Surgiu dentro da necessidade de uma contra reforma em reação ao protestanismo emergente (1517).
Obstáculos do Concílio:
1. Curia romana temia perder privilégios
2. Papa com medo de um conciliarismo
3. França - estava preocupada com o Imprério Romano Germânico (de Carlos Magno)
4. Os príncipes não queriam devolver seus bens conquistados
Em 1544 houve um acordo de paz entre o imperador Carlos Magno e o rei frances Francisco I.
O Papa Paulo III convoca um concílio para o ano seguinte em Trento com a Bula Laetare Jerusalém.
O concílio teve 3 etapas:
1) 1545 - 1547 - por medo de uma invasão de principes protestantes e as inerencias do Imperador, Paulo III suspende o concílio.
2) 1551 - 1552 - Papa Julio III reabre a assembléia. Compareceram delegados de tres príncipes de 6 cidades protestantes alemãs exigindo a anulação da sessão anterior e proclamação do conciliarismo. Novamente suspenso.
3) 1561 - 1563 - Papa Pio IV preocupado com o poder papal e a hierarquia dos bispos.

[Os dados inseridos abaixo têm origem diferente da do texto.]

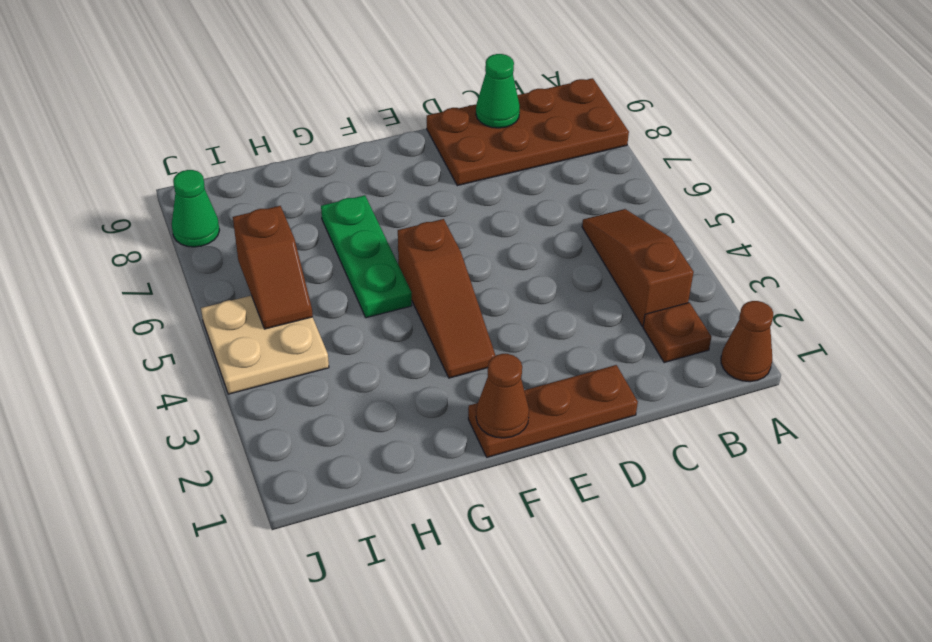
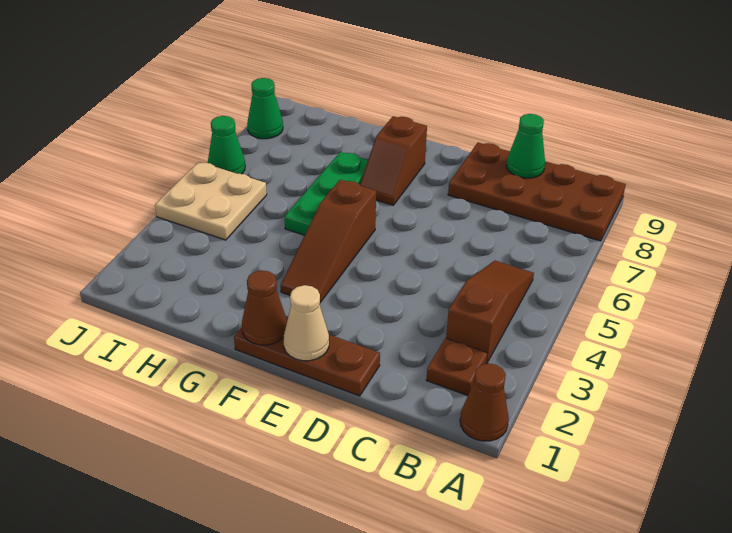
none -> tan 1x1 cone [284,285,329,361]
brown 1x2 slope [233,206,313,329] -> brown 1x2 slope moved to [360,116,427,205]
none -> green 1x1 cone [208,116,245,174]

Temas tratados nestas sessões:
1) Escritura e tradição como fontes de fé
Pecado original e doutrina da justificação
Sacramentos: batismo e confirmação
Bispos, cardeais, abades e padres passam a ser obrigados a residir onde forem nomeados.
2) Sacramentos: Eucaristia, penitência e estrema unção
3) Eucaristia e Missa:
Fala sobre a comunhão em duas espécies
Proibição do uso da língua vernácula na liturgia
Confirmação da sacramentalidade e indissolubilidade do matrimônio
Cada diocese deve ter um seminário e selecionar melhor seus candidatos ao sacerdócio
Ficou determinado neste concílio também a autenticidade da tradução de São Jerônimo da Bíblia, chamada de Vulgata e a supremacia papal.
Os primeiros países que aceitaram imediatamente as resoluções tridentinas foram: Portugal, Espanha, Polônia e os estados italianos. A França ainda estava com lutas entre católicos e protestantes.